(Dataset records)

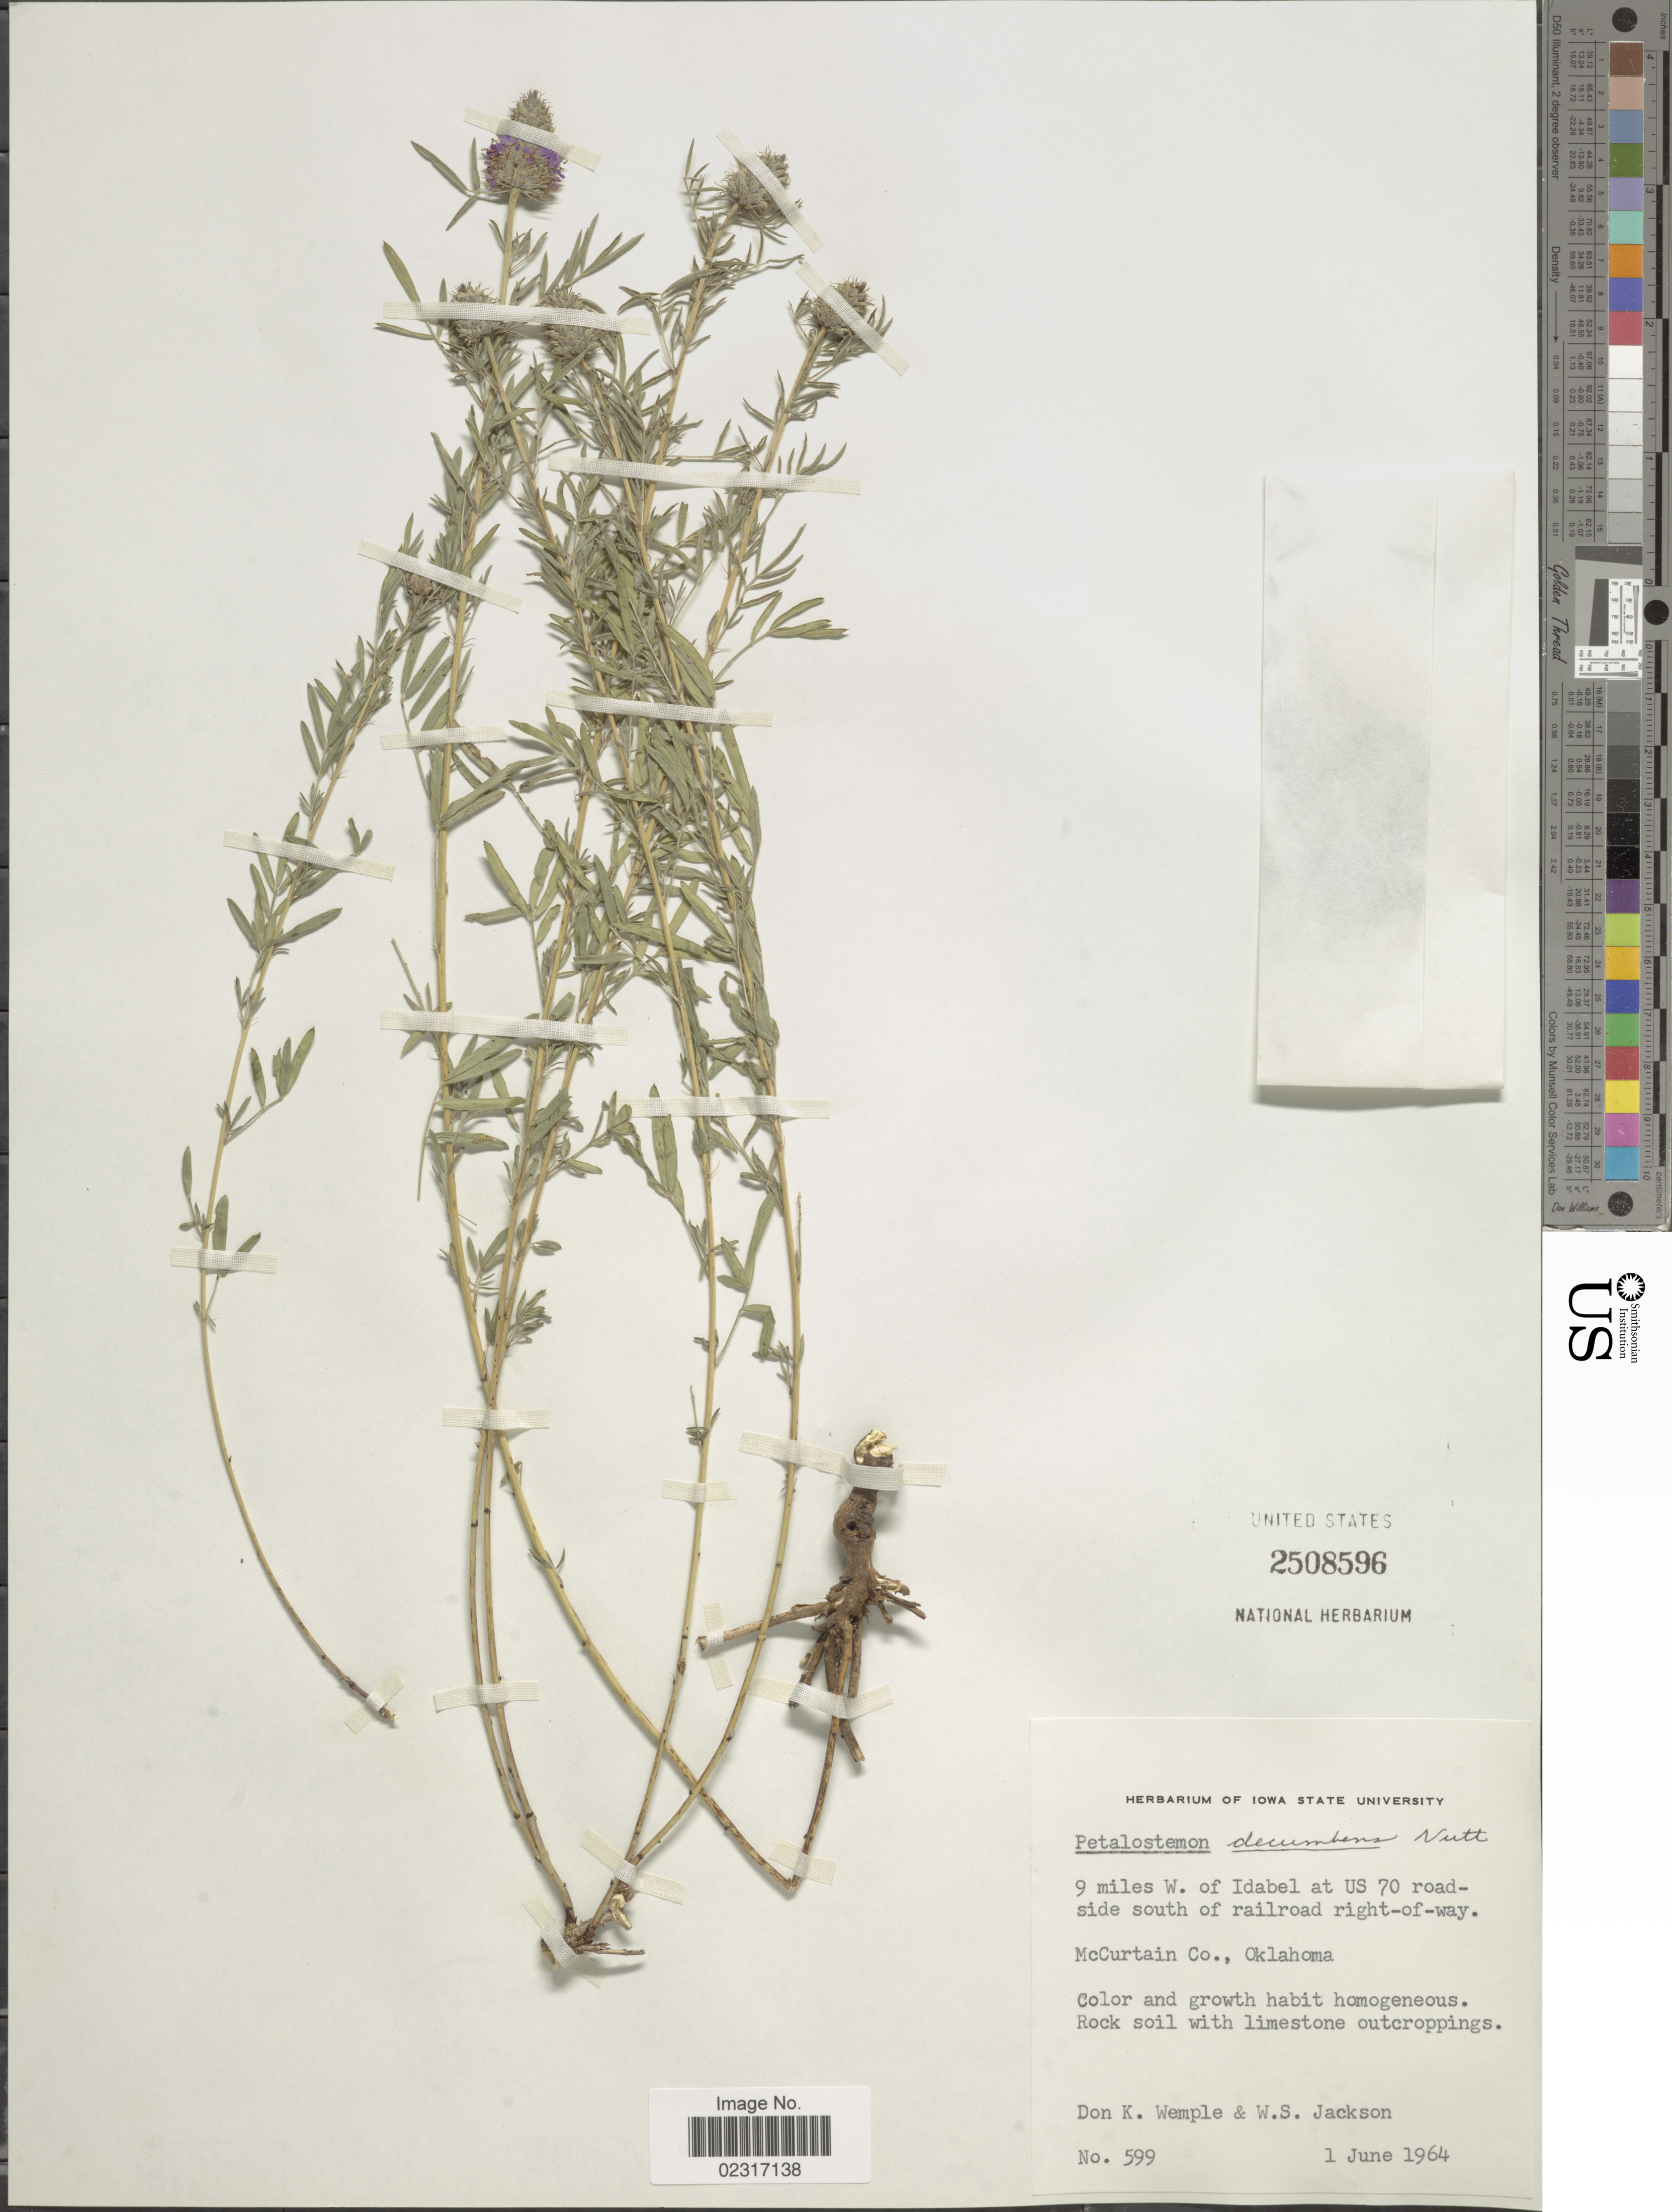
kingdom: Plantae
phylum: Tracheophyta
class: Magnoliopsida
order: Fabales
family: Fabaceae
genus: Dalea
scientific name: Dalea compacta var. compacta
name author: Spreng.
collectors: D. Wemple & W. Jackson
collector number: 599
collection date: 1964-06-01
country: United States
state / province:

WHAT YOU SHOULD DO: Please revise the records above so that "collection date" becomes "date collected" wherever it occurs, leaving everything else unchanged and omitting the pictures.

TASK SOLUTION:
kingdom: Plantae
phylum: Tracheophyta
class: Magnoliopsida
order: Fabales
family: Fabaceae
genus: Dalea
scientific name: Dalea compacta var. compacta
name author: Spreng.
collectors: D. Wemple & W. Jackson
collector number: 599
date collected: 1964-06-01
country: United States
state / province:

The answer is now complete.